Candidate #3 - Matt Flynn
Flynn has made two starts in four years as Aaron Rodgers’ backup in Green Bay, but they were “wow” starts. In New England in 2010, Flynn went 24 for 37 for 251 yards, three touchdowns and one interception. Then this past season in a meaningless week 17 game against Detroit, Flynn set Green Bay records in passing yards and touchdowns by going 31 for 44 for 480 yards, SIX touchdowns, and one pick. He also threw long passes of 66 yards in his first start and 35, 36, 40, 58, 80 yards in his second. This tells me he is not afraid to push the ball down the field, something which the Browns seem to be allergic to ever since Derek Anderson overthrew everything on the field or Braylon Edwards dropped it.
There is no way to be certain these gaudy numbers are a result of Flynn’s precision passing, Green Bay’s supporting, or the terrible defenses he faced. However, I do feel confident in saying that no quarterback on the Browns roster throws up those kind of numbers on any team.
Conclusion - Sign Matt Flynn for the right price. The Browns front office stayed away from high priced free agents for the last few years in order to build from within and re-sign their own draft picks. Breaking the bank for an unknown like Flynn goes against everything they sold to their fans in terms of patience and doing things the right way. However, a three to four year deal worth five to seven million per year would put Flynn right in the middle of quarterback salaries. That would also leave the draft to fill the holes Cleveland has at pretty much every other position.
My order of preference:
1 - Draft Robert Griffin III if he is there at #4 (draft his teammate from Baylor WR Kendall Wright at #22 for much needed speed).

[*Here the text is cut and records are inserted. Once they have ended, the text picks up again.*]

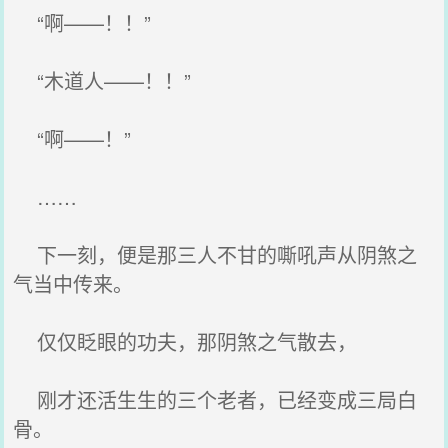
“啊——！！”
“木道人——！！”
“啊——！”
……
下一刻，便是那三人不甘的嘶吼声从阴煞之
气当中传来。
仅仅眨眼的功夫，那阴煞之气散去，
刚才还活生生的三个老者，已经变成三局白
骨。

2 - Sign Matt Flynn, then use the draft to build the offense
3 - Colt McCoy, Donovan McNabb, or Brett Favre. If Cleveland does not get either of the first two choices, who really cares what player they get. Most likely another 4-12 year and USC QB Matt Barkley in 2013.
That’s right, I went 2013 draft already. This is the life of a Cleveland Browns fan. Thanks to my brother for forcing me to love the Browns and a life of heartache and depression.